**Data section:**
= = =
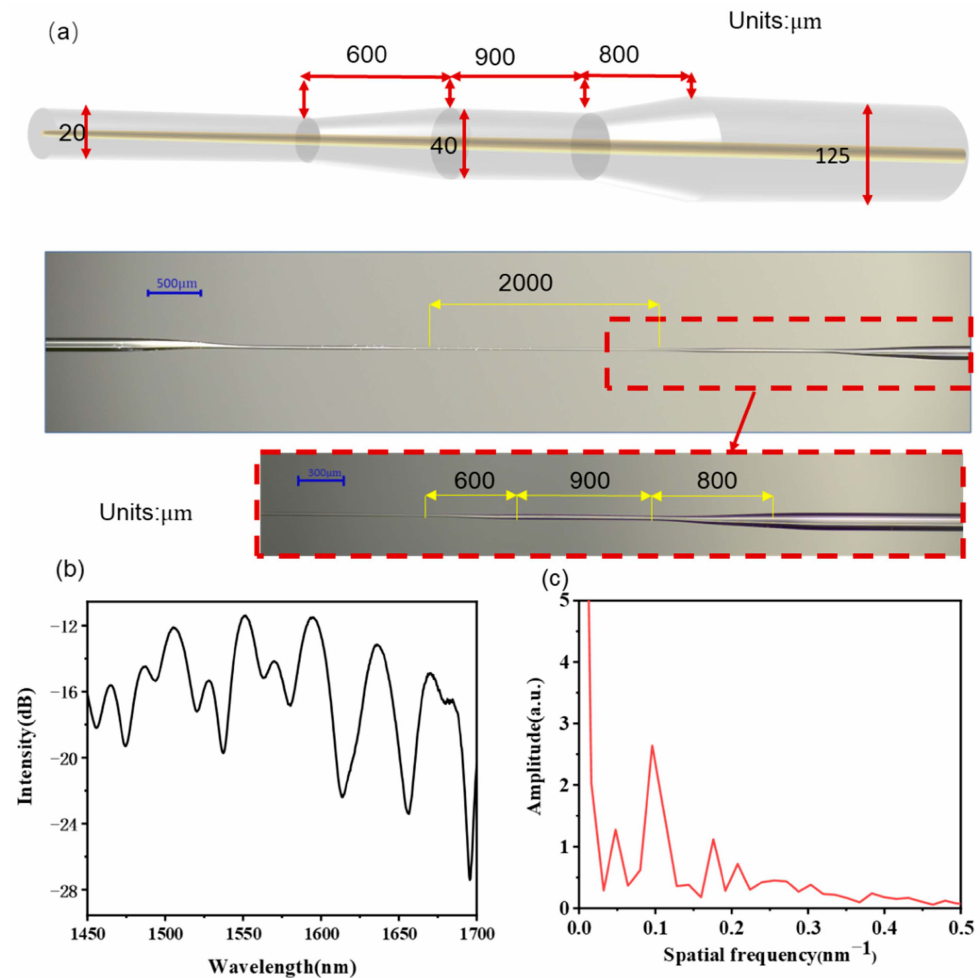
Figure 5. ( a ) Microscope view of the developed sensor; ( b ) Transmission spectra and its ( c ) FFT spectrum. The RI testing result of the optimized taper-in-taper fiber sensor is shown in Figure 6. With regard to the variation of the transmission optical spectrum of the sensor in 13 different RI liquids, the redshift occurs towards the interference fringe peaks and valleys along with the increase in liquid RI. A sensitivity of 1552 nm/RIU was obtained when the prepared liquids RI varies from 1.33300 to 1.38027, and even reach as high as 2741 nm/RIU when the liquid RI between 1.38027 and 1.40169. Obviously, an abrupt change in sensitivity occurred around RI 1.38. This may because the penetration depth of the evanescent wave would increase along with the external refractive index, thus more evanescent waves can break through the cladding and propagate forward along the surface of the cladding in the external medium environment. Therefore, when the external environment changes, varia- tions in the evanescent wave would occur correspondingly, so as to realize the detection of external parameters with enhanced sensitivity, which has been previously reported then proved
= = =
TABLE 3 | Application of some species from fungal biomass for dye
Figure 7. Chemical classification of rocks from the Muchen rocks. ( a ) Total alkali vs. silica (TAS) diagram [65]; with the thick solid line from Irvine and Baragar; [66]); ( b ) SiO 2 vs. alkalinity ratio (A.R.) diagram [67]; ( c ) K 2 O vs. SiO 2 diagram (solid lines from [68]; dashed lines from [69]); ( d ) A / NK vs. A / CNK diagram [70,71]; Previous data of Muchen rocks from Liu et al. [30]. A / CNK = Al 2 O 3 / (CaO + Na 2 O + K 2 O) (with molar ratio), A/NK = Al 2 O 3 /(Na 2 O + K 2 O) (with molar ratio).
= = =
**What this task involves:** Show, from the records above, every line that includes "Figure".

**Answer box:**
Figure 5. ( a ) Microscope view of the developed sensor; ( b ) Transmission spectra and its ( c ) FFT spectrum. The RI testing result of the optimized taper-in-taper fiber sensor is shown in Figure 6. With regard to the variation of the transmission optical spectrum of the sensor in 13 different RI liquids, the redshift occurs towards the interference fringe peaks and valleys along with the increase in liquid RI. A sensitivity of 1552 nm/RIU was obtained when the prepared liquids RI varies from 1.33300 to 1.38027, and even reach as high as 2741 nm/RIU when the liquid RI between 1.38027 and 1.40169. Obviously, an abrupt change in sensitivity occurred around RI 1.38. This may because the penetration depth of the evanescent wave would increase along with the external refractive index, thus more evanescent waves can break through the cladding and propagate forward along the surface of the cladding in the external medium environment. Therefore, when the external environment changes, varia- tions in the evanescent wave would occur correspondingly, so as to realize the detection of external parameters with enhanced sensitivity, which has been previously reported then proved
Figure 7. Chemical classification of rocks from the Muchen rocks. ( a ) Total alkali vs. silica (TAS) diagram [65]; with the thick solid line from Irvine and Baragar; [66]); ( b ) SiO 2 vs. alkalinity ratio (A.R.) diagram [67]; ( c ) K 2 O vs. SiO 2 diagram (solid lines from [68]; dashed lines from [69]); ( d ) A / NK vs. A / CNK diagram [70,71]; Previous data of Muchen rocks from Liu et al. [30]. A / CNK = Al 2 O 3 / (CaO + Na 2 O + K 2 O) (with molar ratio), A/NK = Al 2 O 3 /(Na 2 O + K 2 O) (with molar ratio).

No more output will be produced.